5. Living Alone In A Caravan In The Aussie Bush

The sun was setting as I strolled to my car which I was expecting to lose as well.

There it was parked at the meter like every other car – except for one noticeable difference.

Mine was the family sedan loaded to the roof with all my worldly belongings.

But for pots and pans hanging out the windows it could well have been a gypsy caravan.

As I drove out of the city, with barely enough room for me to squeeze into the driver’s seat, that’s exactly how I felt. Like a gypsy.

As the suburban houses in rows gave way to thoroughbreds grazing on flat almost treeless plains, I was leaving behind everything familiar.

Ahead of me lay the unknown. In my mind there was no tomorrow.

As I choked back the lump in my throat it began to sink in that I was now literally, and shockingly, homeless and unemployed.

Soon the flat grazing land turned to gentle rolling hills with eucalypt forest broken occasionally by cleared land and small farms.

The sky was brilliant red as if beckoning me into the hills of the Great Dividing Range.

The air became colder and the trees of the bush became taller and more majestic as they met in a canopy across the road in front of me.

I felt as if I had died and that was my life I had just departed.

As I imagine happens when we die, my whole life was passing before me as I drove along the quiet back roads of some of nature’s most picturesque works of art.

The last few years seemed in that moment like a lifetime.

There was my freelance advertising business of fifteen years.

There was my second marriage.

I was leaving behind my family, my two daughters from my earlier marriage.

Selling up everything I owned, including my new apartment in a leafy suburb by the bay, wasn’t enough to save me.

And so, now, I had no choice but to accept my fate.

I had failed.

I felt defeated and broken.

Darkness descended. Patches of fog brushed past me as I climbed higher into the hills. Is this how it feels when you die, I wondered?

First the sense of loss, of leaving everything familiar behind, without any choice? Letting go of everything you own? Leaving behind your loved ones?

- [Work order]: In the excerpt above about driving out of the city toward the Aussie bush, how many years had the narrator's freelance advertising business run?

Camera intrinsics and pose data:
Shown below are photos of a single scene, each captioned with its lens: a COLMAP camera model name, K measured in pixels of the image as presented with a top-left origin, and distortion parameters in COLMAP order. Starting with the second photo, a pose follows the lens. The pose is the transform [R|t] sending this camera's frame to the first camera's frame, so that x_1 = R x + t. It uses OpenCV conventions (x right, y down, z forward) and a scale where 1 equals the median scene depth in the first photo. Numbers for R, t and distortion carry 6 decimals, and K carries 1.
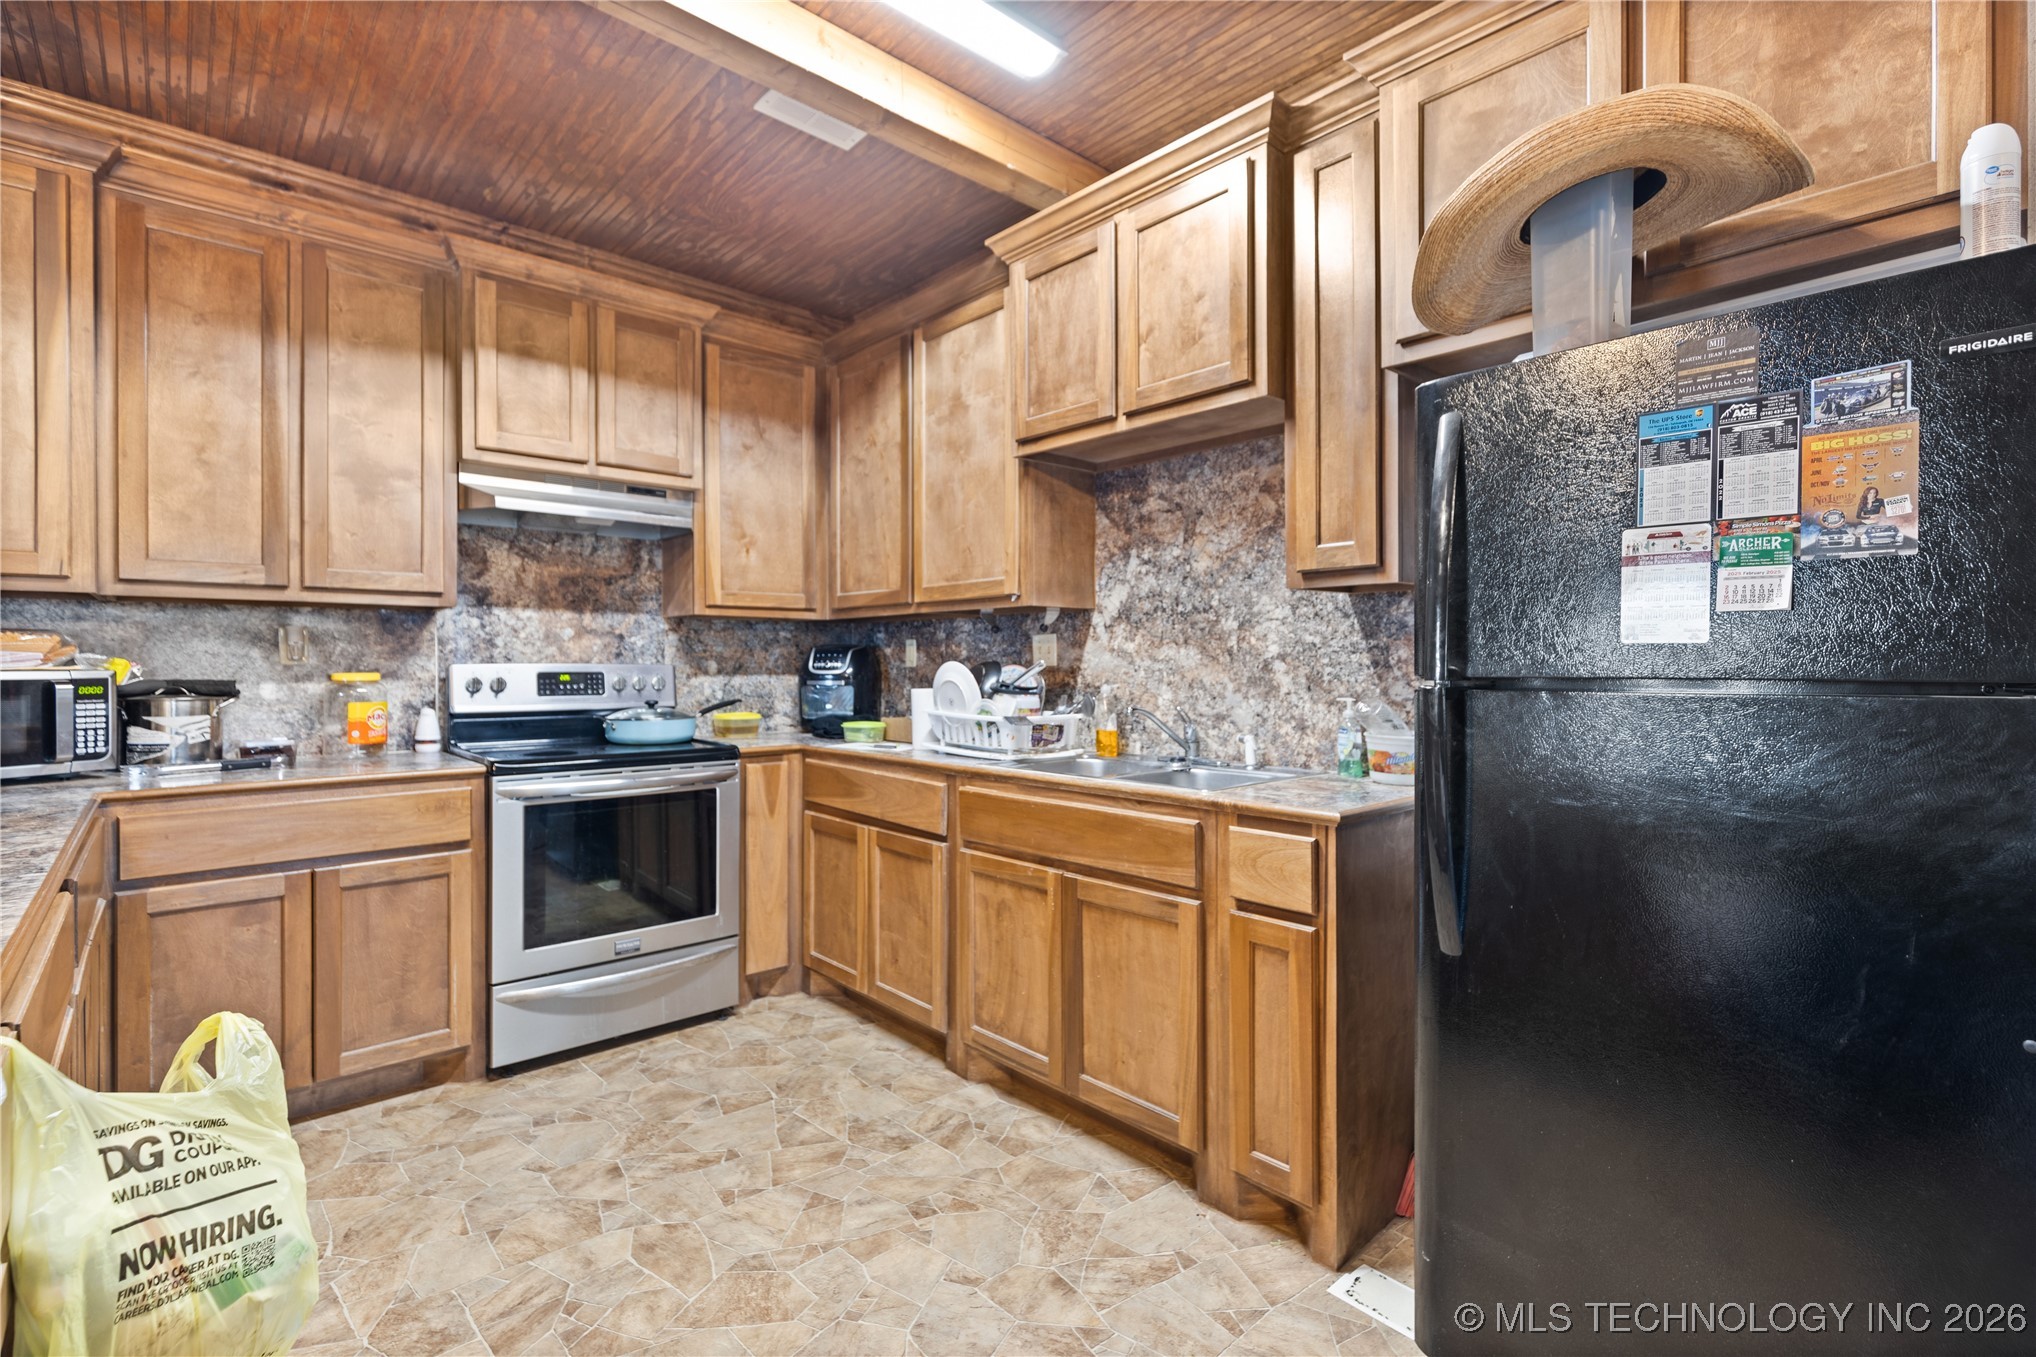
lens RADIAL K [[923.6, 0, 1017.0], [0, 923.6, 660.0], [0, 0, 1]] dist [0.000898, -0.000252]
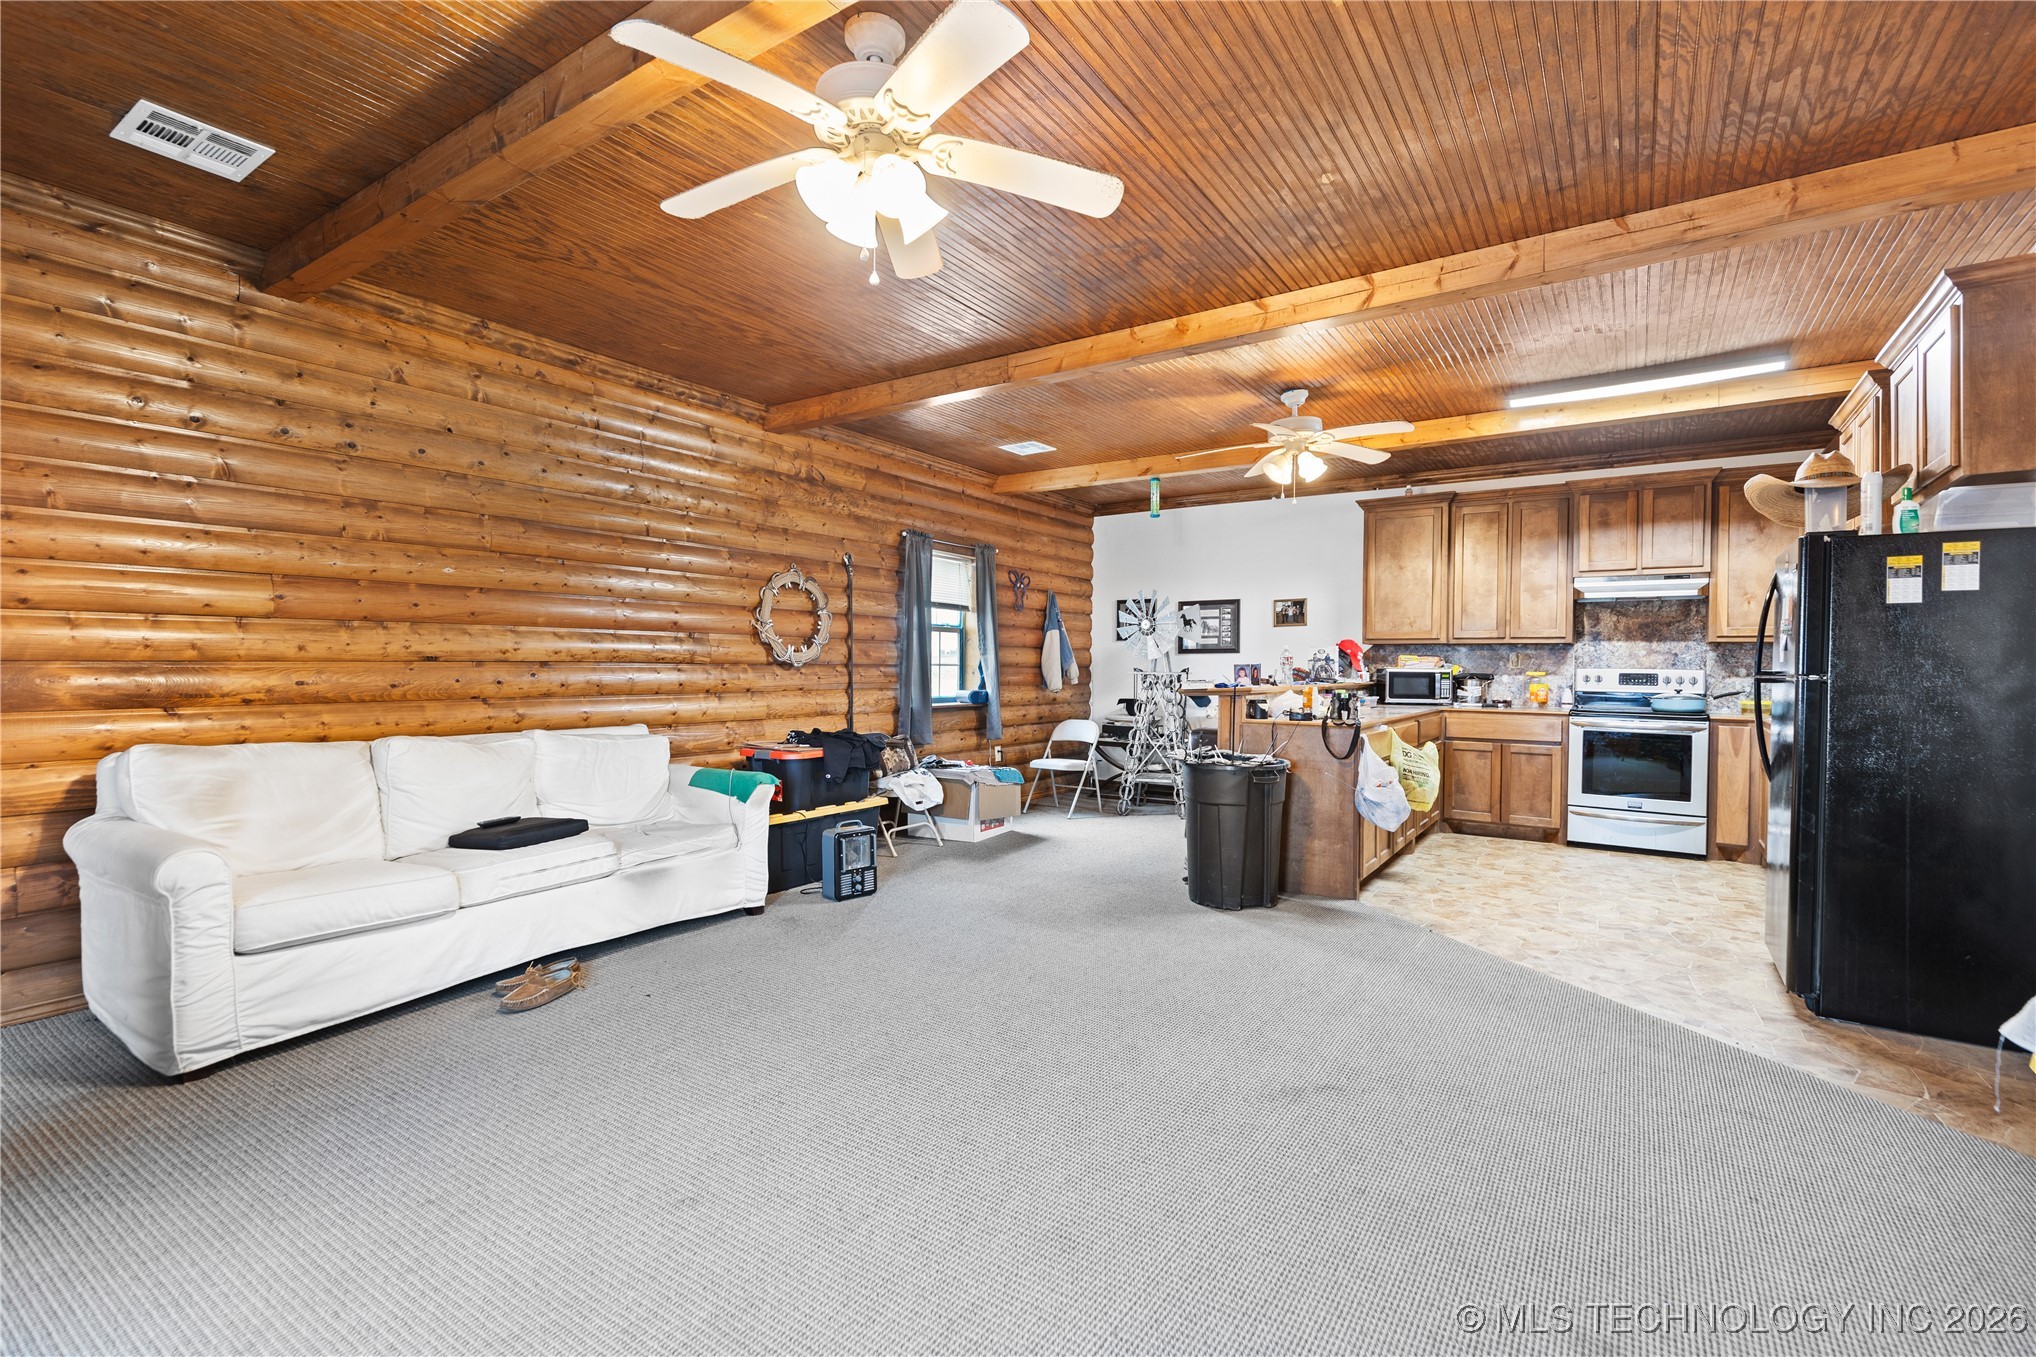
lens RADIAL K [[914.3, 0, 1016.4], [0, 914.3, 688.1], [0, 0, 1]] dist [0.000349, -0.000044]
pose [[0.230337, 0.027859, -0.972712, 1.160739], [-0.006796, 0.999612, 0.027020, 0.001235], [0.973087, 0.000387, 0.230437, -0.768895]]
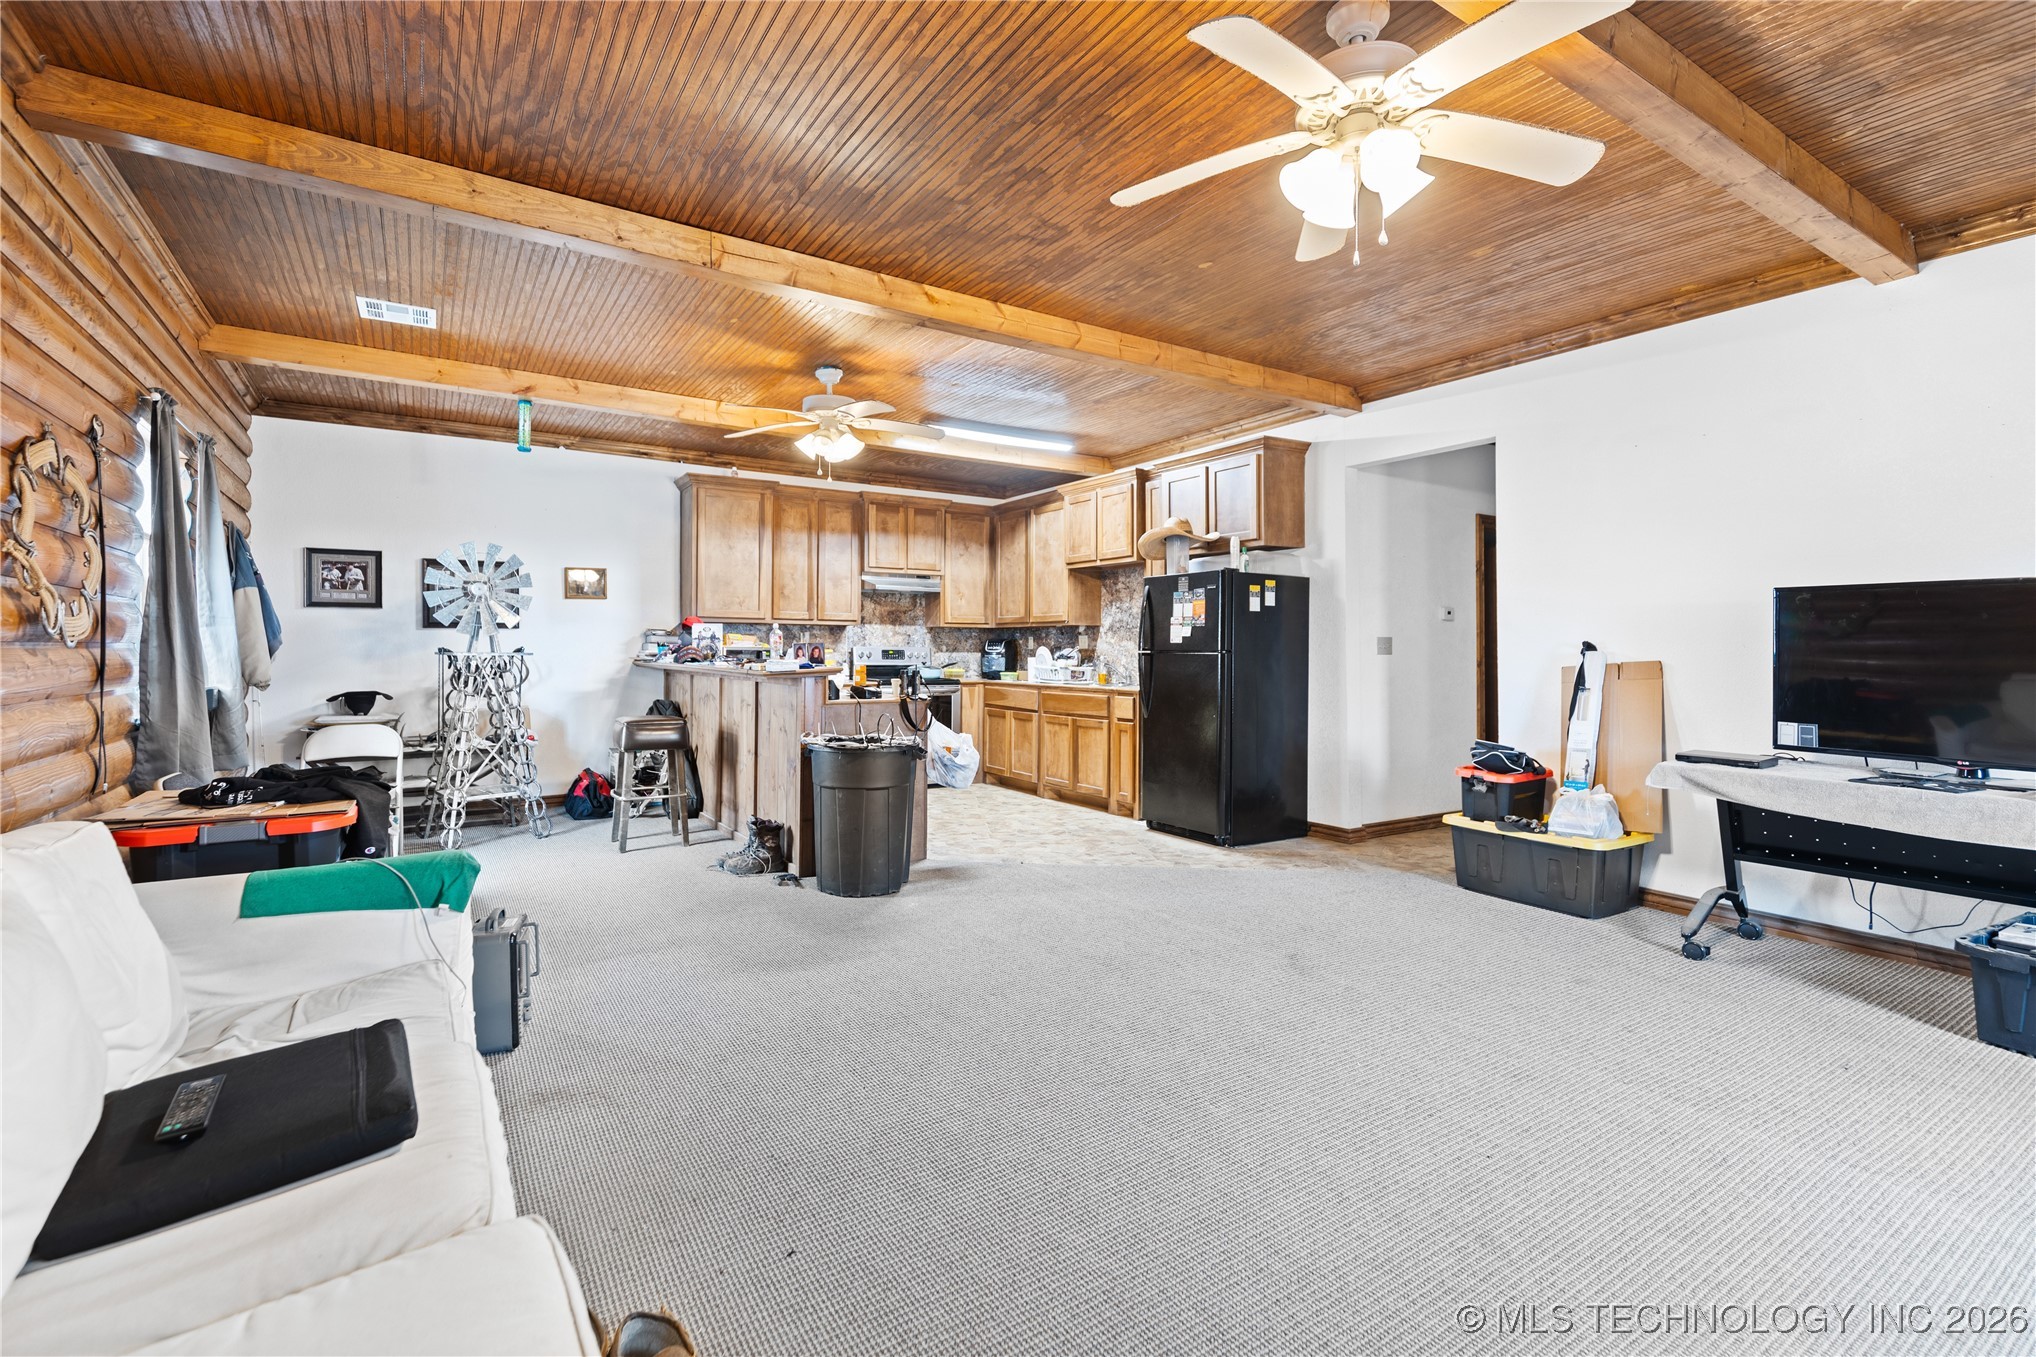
lens RADIAL K [[923.6, 0, 1017.0], [0, 923.6, 660.0], [0, 0, 1]] dist [0.000898, -0.000252]
pose [[0.985902, 0.009051, -0.167080, 0.277667], [-0.006992, 0.999892, 0.012912, 0.006389], [0.167179, -0.011561, 0.985859, -1.479822]]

- [Response below]: Fifteen years.